Exercise aim: Pictures stay out. Extract the lines below from the first one through the line with "right knee: (55, 175)", both included.

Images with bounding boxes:
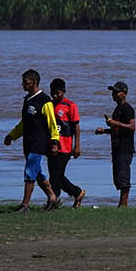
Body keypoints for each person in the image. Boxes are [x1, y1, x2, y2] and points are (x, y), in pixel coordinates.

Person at [3, 68, 60, 211]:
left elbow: (52, 123)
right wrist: (12, 135)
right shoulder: (27, 100)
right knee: (37, 172)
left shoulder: (45, 100)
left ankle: (25, 205)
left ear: (34, 82)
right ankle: (52, 197)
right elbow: (24, 123)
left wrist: (54, 142)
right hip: (28, 142)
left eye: (26, 82)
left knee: (29, 173)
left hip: (39, 143)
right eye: (23, 82)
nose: (23, 85)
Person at [94, 80, 136, 207]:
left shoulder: (127, 108)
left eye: (116, 92)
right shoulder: (117, 109)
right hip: (117, 147)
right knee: (118, 176)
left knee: (123, 176)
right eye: (113, 92)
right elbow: (118, 129)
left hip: (125, 147)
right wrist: (105, 130)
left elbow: (132, 127)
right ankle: (121, 204)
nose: (113, 94)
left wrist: (114, 123)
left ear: (124, 94)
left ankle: (124, 204)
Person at [47, 77, 86, 207]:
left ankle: (54, 201)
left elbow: (76, 127)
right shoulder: (49, 105)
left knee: (55, 176)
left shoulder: (70, 106)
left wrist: (77, 146)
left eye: (58, 93)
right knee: (55, 175)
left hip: (65, 146)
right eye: (53, 92)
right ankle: (77, 192)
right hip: (51, 145)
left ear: (63, 91)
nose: (55, 95)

Task response:
Body keypoints for each person in the image. Boxes are [x1, y1, x2, y2] and points are (x, y), in pixel coordinates.

Person at [3, 68, 60, 211]:
left elbow: (52, 123)
right wrist: (12, 135)
right shoulder: (27, 100)
right knee: (37, 172)
left shoulder: (45, 100)
left ankle: (25, 205)
left ear: (34, 82)
right ankle: (52, 197)
right elbow: (24, 123)
left wrist: (54, 142)
right hip: (28, 142)
left eye: (26, 82)
left knee: (29, 173)
left hip: (39, 143)
right eye: (23, 82)
nose: (23, 85)
Person at [94, 80, 136, 207]:
left shoulder: (127, 108)
left eye: (116, 92)
right shoulder: (117, 109)
right hip: (117, 147)
right knee: (118, 176)
left knee: (123, 176)
right eye: (113, 92)
right elbow: (118, 129)
left hip: (125, 147)
right wrist: (105, 130)
left elbow: (132, 127)
right ankle: (121, 204)
nose: (113, 94)
left wrist: (114, 123)
left ear: (124, 94)
left ankle: (124, 204)
Person at [47, 77, 86, 207]:
left ankle: (54, 201)
left elbow: (76, 127)
right shoulder: (49, 105)
left knee: (55, 176)
left shoulder: (70, 106)
left wrist: (77, 146)
left eye: (58, 93)
right knee: (55, 175)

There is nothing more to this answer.